Genellikle düşünülür ki Aşk ve nefret, antagonist hislerdir ; karşıtların. Nöronal görüntülerle yapılan deneyler, bir kişinin nefretine neden olan unsurlarla uyarıldığı zaman, bazı beyin bölgelerinin aktive edildiğini, bazıları da aşk hissettiğimizde aktif olanlarla aynı olduğunu göstermiştir.


4. Erkekler seks ve kadın sevgisi arar

Basmakalıp olarak yaygın bir efsanedir. Efsane Her cinsiyetin kapalı ve mekanik kategorilere göre niyetlerini ve beklentilerini ayırır: her cinsiyet farklı bir şey ister . Nörocerebral eksplorasyon düzeyinde, cinsiyete bakılmaksızın büyük bir kişilerarası değişkenlik olduğunu fark edebiliriz.

Buna ek olarak, Aşık olduğumuzda aktive edilen beyin bölgesinde cinsiyetler arasında bir asimetri yoktur. . Bir gerçek daha: Her iki cinsiyetten de tekil insanlar üzerinde yapılan anketler, hem kadın hem de erkeklerin, ara sıra cinsel ilişkide bulunma nedenlerinin aynı sebeplerini ortaya koyduğunu ortaya koymaktadır.

5. Aşk bir duygudur

Sevginin öfke ya da sürpriz gibi duygular grubu içinde nasıl kategorize edildiğini görmek oldukça sık görülür.

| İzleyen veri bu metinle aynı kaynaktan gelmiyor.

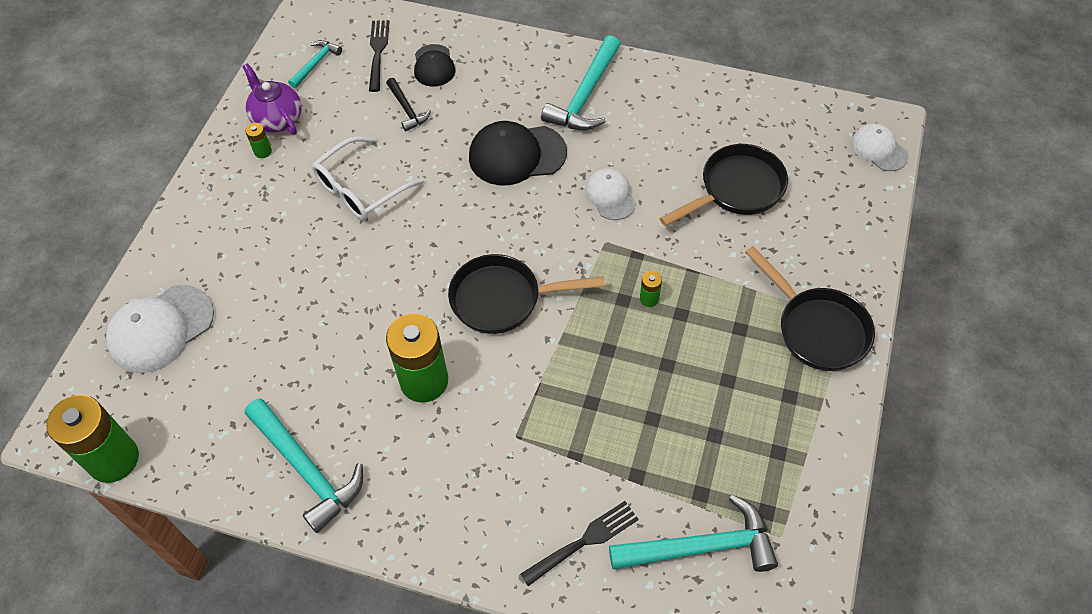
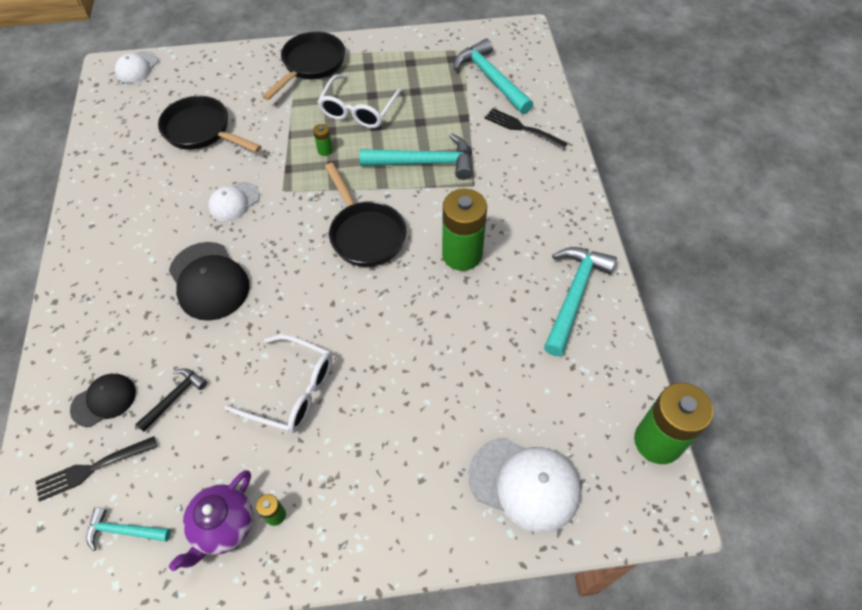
camera: 115 degrees left, 0 degrees up
(585, 95) = (120, 256): turquoise hammer -> turquoise hammer (424, 162)
(705, 356) = (358, 110): none -> white glasses

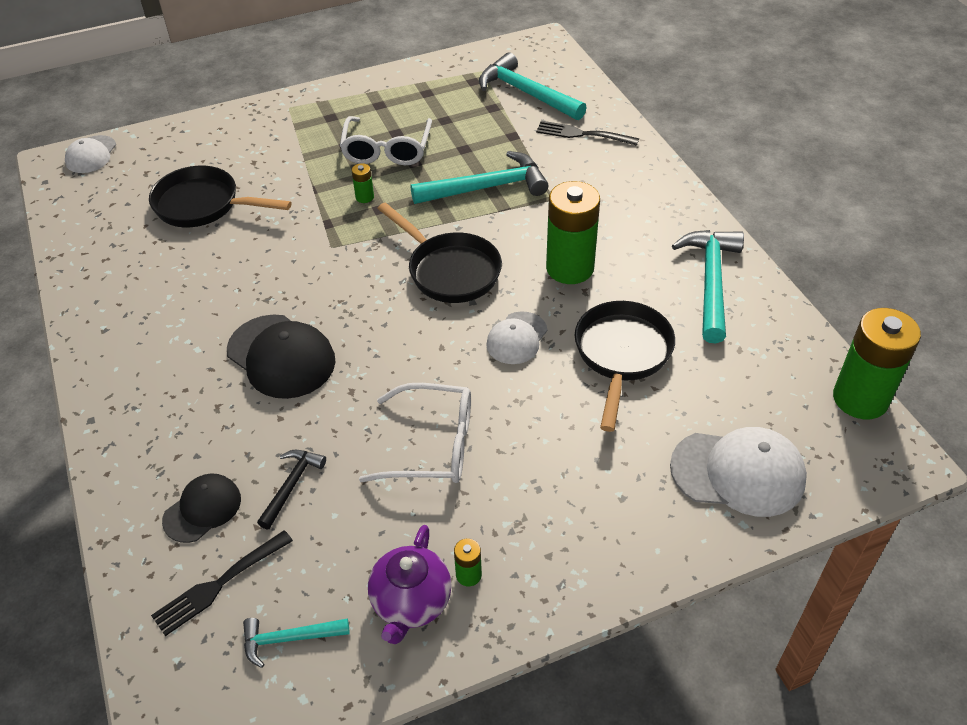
camera: 15 degrees left, 10 degrees down
(234, 202) = (276, 270): white cap -> white cap (517, 338)
(311, 65) = (309, 115): black pan -> black pan (621, 355)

Ama eğer birisine aşık olmuş olsaydınız, bu hissenin yukarıda bahsedilenler kadar uçucu olmadığını fark etmiş olabilirsiniz. Nörobilimi araştıran topluluk, sevginin cinsel ilişki veya iştah için olduğu gibi beyin aktivasyonu açısından bir “birim” olarak işlev gördüğünü göstermiştir.

romantik aşk, yoğun ve rahatsız edici bir fizyolojik deneydir. Bu sadece bizi ilişkilendirmemize ve yeniden üretmemize yardımcı olmakla kalmıyor, aynı zamanda genel olarak diğer insanlarla ilişkiden zevk almamızı da sağlıyor. Öyle görünüyor ki, aşk bizim türümüzde evrimsel olarak verimli bir unsur olmuştur.


Eski Yunanlıların Açığa Çıkan 5 İğrenç Sırrı ( Türkçe Seslendirme ) (Nisan 2024).